Key Terminology and Concepts

1. A subject in a MEDS dataset is the primary entity being described by the sequences of care observations in the underlying dataset. In most cases, subjects will, naturally, be individuals, and the sequences of care observations will cover all known observations about those individuals in a source health datasets. However, in some cases, data may be organized so that we cannot describe all the data for an individual reliably in a dataset, but instead can only describe subsequences of an individual's data, such as in datasets that only link an individual's data observations together if they are within the same hospital admission, regardless of how many admissions that individual has in the dataset (such as the eICU dataset). In these cases, a subject in the MEDS dataset may refer to a hospital admission rather than an individual.

2. A measurement in a MEDS dataset is a particular observation being made on a subject either statically or dynamically at a point in time. Measurements are the fundamental unit of data in MEDS datasets, and the core data schema is a longitudinal sequence of measurements for each subject in the dataset. Measurements generally fall into one of three categories, which may require different handling:

   • static measurements are those that are recorded in the source dataset absent a specific timestamp and are assumed to be observed and applicable across all observations in the patient record. Note this is not the same as things that are conceptually assumed to be static; e.g., a patient's race may be recorded at each visit in a health record, and thus would be treated as a dynamic measurement in that dataset specifically. Likewise, some datasets may have static measurements that we would conceptually expect to plausibly change over time, such as a patient's gender or the institution of care.
   • time-derived measurements are measurements that vary in time, but are directly programmatically determinable from the timestamp of the observation and the subject's static or historic data. For example, a patient's age at the time of a measurement is a time-derived measurement, as it can be calculated from the patient's date of birth and the timestamp of the observation. Similarly, the time of day that a set of labs is taken is a time-derived measurement. Time-derived measurements are often not directly recorded in the raw data, but may be inferred or added during analysis.

========

How does the MEDS terminology passage go on after its last sentence? Write that continuation. The items are not needed for any of this.

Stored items
========

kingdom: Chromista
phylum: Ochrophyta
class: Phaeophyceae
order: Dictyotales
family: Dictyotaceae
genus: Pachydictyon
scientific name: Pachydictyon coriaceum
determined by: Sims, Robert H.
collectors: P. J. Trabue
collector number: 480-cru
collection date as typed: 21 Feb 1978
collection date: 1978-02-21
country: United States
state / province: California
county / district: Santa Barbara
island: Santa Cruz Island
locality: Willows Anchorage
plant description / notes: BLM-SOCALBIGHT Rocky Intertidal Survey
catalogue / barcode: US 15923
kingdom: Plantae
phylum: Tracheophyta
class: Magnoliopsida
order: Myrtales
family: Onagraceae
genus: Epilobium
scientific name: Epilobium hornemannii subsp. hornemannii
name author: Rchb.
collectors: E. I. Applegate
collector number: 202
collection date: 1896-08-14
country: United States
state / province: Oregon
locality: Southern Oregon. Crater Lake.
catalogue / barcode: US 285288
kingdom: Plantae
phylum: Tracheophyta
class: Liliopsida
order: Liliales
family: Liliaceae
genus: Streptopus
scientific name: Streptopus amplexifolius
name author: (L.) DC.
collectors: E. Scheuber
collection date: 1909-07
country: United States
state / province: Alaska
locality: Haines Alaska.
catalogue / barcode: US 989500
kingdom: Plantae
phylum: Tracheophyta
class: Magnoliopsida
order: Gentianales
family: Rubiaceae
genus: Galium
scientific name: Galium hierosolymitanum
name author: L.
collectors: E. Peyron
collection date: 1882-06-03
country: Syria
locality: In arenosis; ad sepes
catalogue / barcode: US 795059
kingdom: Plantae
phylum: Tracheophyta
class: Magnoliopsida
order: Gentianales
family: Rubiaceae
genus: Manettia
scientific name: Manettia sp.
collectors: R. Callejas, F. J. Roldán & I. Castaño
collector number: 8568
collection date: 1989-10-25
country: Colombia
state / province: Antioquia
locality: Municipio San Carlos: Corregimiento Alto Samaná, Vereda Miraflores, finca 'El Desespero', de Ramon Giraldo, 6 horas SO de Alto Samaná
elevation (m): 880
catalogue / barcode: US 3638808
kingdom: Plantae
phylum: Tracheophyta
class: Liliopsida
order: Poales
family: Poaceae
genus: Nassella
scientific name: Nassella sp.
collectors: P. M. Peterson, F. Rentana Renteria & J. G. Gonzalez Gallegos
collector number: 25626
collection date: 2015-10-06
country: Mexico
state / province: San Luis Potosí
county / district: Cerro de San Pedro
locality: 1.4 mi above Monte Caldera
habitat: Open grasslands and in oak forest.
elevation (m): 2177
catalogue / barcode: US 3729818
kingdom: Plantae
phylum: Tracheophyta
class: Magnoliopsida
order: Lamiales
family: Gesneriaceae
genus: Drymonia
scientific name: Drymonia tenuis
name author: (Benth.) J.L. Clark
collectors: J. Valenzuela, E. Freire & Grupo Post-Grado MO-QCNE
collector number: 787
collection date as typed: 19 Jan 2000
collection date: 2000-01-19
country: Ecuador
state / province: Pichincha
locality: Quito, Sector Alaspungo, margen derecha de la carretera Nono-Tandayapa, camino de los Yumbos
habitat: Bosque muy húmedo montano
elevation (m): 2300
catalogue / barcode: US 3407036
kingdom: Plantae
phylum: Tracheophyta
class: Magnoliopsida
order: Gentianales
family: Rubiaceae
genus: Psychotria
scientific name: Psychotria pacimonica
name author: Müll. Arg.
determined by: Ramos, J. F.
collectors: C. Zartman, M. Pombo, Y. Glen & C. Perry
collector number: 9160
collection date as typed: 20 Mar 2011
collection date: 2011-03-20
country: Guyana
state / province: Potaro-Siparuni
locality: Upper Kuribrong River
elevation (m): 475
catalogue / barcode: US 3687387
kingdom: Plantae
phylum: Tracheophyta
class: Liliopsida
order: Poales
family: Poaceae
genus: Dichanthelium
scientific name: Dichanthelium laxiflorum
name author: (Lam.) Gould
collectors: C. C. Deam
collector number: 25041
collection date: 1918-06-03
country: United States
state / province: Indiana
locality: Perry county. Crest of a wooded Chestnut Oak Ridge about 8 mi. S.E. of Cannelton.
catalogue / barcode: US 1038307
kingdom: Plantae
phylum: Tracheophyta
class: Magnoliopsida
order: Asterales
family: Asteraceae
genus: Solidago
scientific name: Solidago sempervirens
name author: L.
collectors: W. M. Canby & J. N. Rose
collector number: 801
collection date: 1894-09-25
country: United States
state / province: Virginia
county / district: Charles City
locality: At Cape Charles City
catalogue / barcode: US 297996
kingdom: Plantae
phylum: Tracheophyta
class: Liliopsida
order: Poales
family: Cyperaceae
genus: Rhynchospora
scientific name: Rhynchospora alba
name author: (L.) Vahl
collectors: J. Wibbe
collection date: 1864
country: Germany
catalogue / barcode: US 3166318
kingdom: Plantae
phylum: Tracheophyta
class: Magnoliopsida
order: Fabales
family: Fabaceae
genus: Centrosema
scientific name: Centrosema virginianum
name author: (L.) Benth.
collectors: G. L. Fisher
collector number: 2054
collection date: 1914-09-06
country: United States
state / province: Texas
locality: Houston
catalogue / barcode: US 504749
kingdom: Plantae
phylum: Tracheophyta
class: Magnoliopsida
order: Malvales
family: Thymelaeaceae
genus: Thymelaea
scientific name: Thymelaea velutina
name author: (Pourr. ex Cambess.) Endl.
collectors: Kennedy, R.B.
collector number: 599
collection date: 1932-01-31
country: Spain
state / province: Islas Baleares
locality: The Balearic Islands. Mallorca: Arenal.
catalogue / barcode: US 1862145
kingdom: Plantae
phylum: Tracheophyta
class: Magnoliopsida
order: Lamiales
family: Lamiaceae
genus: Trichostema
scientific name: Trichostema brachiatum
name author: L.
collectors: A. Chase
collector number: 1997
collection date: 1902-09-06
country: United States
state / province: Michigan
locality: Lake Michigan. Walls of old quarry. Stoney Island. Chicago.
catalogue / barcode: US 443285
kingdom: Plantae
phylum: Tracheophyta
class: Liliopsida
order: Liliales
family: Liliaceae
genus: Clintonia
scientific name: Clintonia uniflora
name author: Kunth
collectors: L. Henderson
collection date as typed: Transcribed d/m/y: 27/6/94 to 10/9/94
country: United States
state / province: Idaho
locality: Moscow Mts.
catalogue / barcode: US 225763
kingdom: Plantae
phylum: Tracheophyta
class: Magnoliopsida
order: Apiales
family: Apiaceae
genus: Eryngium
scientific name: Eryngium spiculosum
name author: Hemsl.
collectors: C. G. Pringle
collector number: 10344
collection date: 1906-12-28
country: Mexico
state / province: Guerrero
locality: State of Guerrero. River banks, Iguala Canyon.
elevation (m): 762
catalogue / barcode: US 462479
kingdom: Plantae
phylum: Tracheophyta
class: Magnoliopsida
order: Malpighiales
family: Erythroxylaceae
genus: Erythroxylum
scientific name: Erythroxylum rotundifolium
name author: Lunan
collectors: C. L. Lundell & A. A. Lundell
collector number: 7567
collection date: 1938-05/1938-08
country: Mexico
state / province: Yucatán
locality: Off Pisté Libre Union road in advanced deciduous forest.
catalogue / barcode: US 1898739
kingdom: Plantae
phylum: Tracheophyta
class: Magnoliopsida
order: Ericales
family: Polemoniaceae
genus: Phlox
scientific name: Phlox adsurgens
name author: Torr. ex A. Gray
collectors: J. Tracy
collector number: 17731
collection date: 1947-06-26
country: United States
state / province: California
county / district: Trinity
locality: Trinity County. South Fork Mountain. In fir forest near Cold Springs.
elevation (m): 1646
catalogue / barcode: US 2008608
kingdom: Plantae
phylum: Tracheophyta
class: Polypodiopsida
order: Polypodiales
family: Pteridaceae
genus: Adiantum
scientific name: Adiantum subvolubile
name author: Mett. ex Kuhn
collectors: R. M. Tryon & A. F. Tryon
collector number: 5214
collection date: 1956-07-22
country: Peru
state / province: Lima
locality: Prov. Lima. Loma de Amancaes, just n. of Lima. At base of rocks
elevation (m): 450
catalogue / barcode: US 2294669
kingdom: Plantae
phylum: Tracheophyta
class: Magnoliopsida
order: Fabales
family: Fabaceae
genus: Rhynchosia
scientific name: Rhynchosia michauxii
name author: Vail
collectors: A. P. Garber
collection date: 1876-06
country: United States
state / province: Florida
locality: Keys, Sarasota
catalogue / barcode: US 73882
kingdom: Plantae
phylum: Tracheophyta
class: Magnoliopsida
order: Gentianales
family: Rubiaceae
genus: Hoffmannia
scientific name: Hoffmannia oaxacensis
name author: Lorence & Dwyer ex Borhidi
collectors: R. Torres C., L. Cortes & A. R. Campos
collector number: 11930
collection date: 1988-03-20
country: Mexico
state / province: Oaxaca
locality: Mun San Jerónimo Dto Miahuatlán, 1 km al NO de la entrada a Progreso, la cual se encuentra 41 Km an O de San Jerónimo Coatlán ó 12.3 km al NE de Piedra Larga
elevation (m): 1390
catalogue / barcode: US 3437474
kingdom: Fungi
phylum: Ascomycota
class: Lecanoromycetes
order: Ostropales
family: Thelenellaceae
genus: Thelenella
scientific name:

========

◆ EXERCISE RESULT ◆
   • dynamic measurements are those that are recorded in the source dataset with a specific timestamp indicating when the observation was made. These measurements are assumed to be observed at a single unique point in time and are not necessarily applicable across all observations in the patient record. As these are recorded observations, they are generally assumed to not be programmatically determinable in the manner of time-derived measurements.

3. An event in a MEDS dataset is a set of measurements that are observed at a single unique point in time. Measurements within an event are not necessarily independent of each other. Further, while _event_s can be meaningfully ordered in time, measurements within an event should not be assumed a priori to come with any meaningful ordering. In some cases, event will be used interchangeably with measurement, but when the two terms are used distinctly, event will refer to those measurements that share a unique timepoint, and measurement will refer to the individual observations within an event.

4. Within a measurement, a code is the categorical descriptor of what is being observed in that measurement. _Code_s are not required to follow any particular coding vocabulary, and should be assumed to be institution specific unless otherwise specified.

5. A shard in a MEDS dataset is a single file containing a subset of the data for the dataset. Shards are used to split the data into manageable chunks for processing and storage. All data for a given subject must be stored in the same shard.

6. A sample in a labeled cohort is one unit of prediction. This may be at the subject level or, more commonly at the subject-event level, where a prediction is made for a subset of key events in a subject's record. For example, we may wish to make a prediction of in-hospital mortality at the 24 hour mark after admission for each admission of a subject in a dataset. In this case, each admission that meets the inclusion/exclusion criteria would constitute a sample in the cohort.